Source passage -
To-day the English seem to be neglecting their obligations toward Japan by not
supporting her cause. Let England beware! Japan will tolerate no wavering; she
is quite ready to abandon the Anglo-Japanese alliance and turn to Russia-a
Power with whom she can agree perfectly regarding Far Eastern interests. In the
future, even, she is ready to draw closer to Germany. The English colonies will
then be in great peril." (Quoted by Scie-Ton-Fa, supra.)
As to the
imminence of a Russo-Japanese understanding, the journal just quoted proved a
true prophet, for a year later, in July, 1916, the Japanese and Russian
Governments signed a diplomatic instrument which amounted practically to an
alliance. By this document Russia recognized Japan's paramountcy over the bulk
of China, while Japan recognized Russia's special interests in China's Western
dependencies, Mongolia and Turkestan. Japan had thus eliminated another of the
white Powers from the Far East, since Russia renounced those ambitions to
dominate China proper which had provoked the war of 1904.

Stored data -
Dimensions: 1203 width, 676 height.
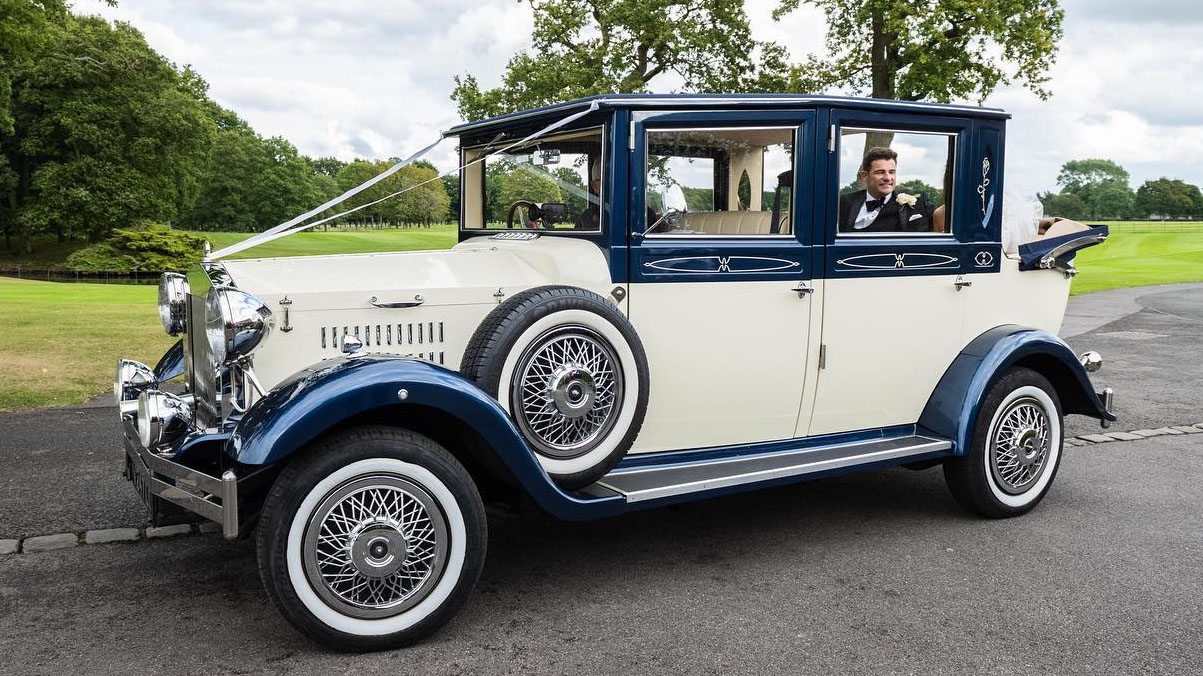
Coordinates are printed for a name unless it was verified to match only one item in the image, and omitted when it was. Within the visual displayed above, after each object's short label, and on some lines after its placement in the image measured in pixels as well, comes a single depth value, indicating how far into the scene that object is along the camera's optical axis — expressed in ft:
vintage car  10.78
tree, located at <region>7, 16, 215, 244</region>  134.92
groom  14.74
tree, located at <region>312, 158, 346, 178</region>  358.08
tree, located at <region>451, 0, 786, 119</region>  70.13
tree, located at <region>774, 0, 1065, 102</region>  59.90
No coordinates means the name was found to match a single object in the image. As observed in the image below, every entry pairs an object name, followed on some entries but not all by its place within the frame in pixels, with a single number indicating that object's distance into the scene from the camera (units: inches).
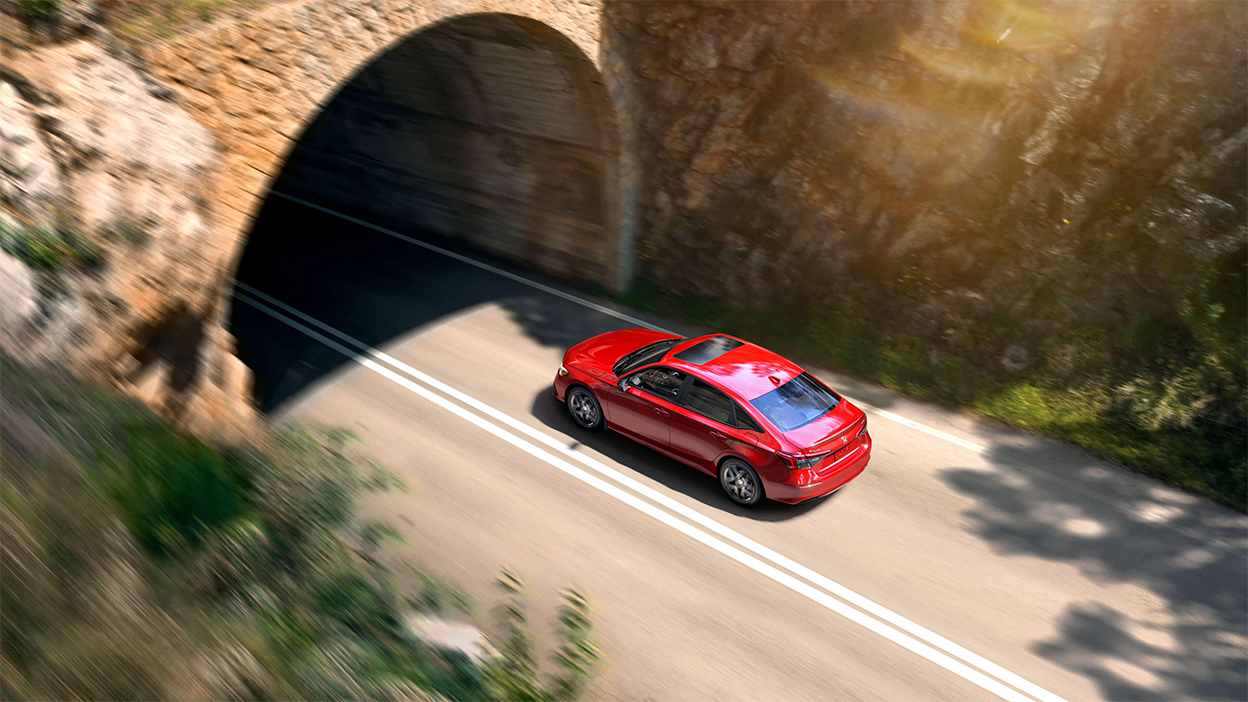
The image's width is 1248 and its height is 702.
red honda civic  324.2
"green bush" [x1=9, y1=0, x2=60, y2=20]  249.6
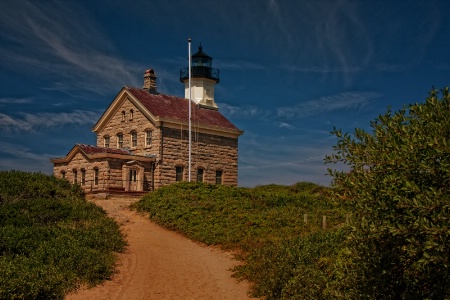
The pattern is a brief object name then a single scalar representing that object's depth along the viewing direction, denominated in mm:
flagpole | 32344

Problem 1 - Return the stretch of the passage on Japan's alliances from "To-day the English" through "by Scie-Ton-Fa, supra.)".
Problem 2 - Resume the passage on Japan's alliances, picking up after its final sentence.
The rows play no role in this work.

Exercise output 1 -
To-day the English seem to be neglecting their obligations toward Japan by not
supporting her cause. Let England beware! Japan will tolerate no wavering; she
is quite ready to abandon the Anglo-Japanese alliance and turn to Russia-a
Power with whom she can agree perfectly regarding Far Eastern interests. In the
future, even, she is ready to draw closer to Germany. The English colonies will
then be in great peril." (Quoted by Scie-Ton-Fa, supra.)

Exercise output 2 -
Meanwhile
the press campaign against England continued. A typical sample is this
editorial from the Tokio Yamato: "Great Britain never wished at heart to
become Japan's ally. She did not wish to enter into such intimate relations
with us, for she privately regarded us as an upstart nation radically different
from us in blood and religion. It was simply the force of circumstances which
compelled her to enter into an alliance with us. It is the height of conceit on
our part to think that England really cared for our friendship, for she never
did. It was the Russian menace to India and Persia on the one hand, and the
German ascendancy on the other, which compelled her to clasp our hands."
(The Literary Digest, February 12, 1916, pp. 369-70.)
At the same
time many good things were being said about Germany. At no time during the war
was any real hostility to the Germans apparent in Japan. Germany was of course
expelled from her Far Eastern footholds in smart, workmanlike fashion, but the
fighting before Kiaochow was conducted without a trace of hatred, the German
prisoners were treated as honored captives, and German civilians in Japan
suffered no molestation. Japanese writers were very frank in stating that, once
Germany resigned herself to exclusion from the Far East and acquiesced in
Japanese predominance in China, no reason existed why Japan and Germany should
not be good friends. Unofficial diplomatic exchanges certainly took place
between the two governments during the war, and no rancor for the past appears
to exist on either side to-day.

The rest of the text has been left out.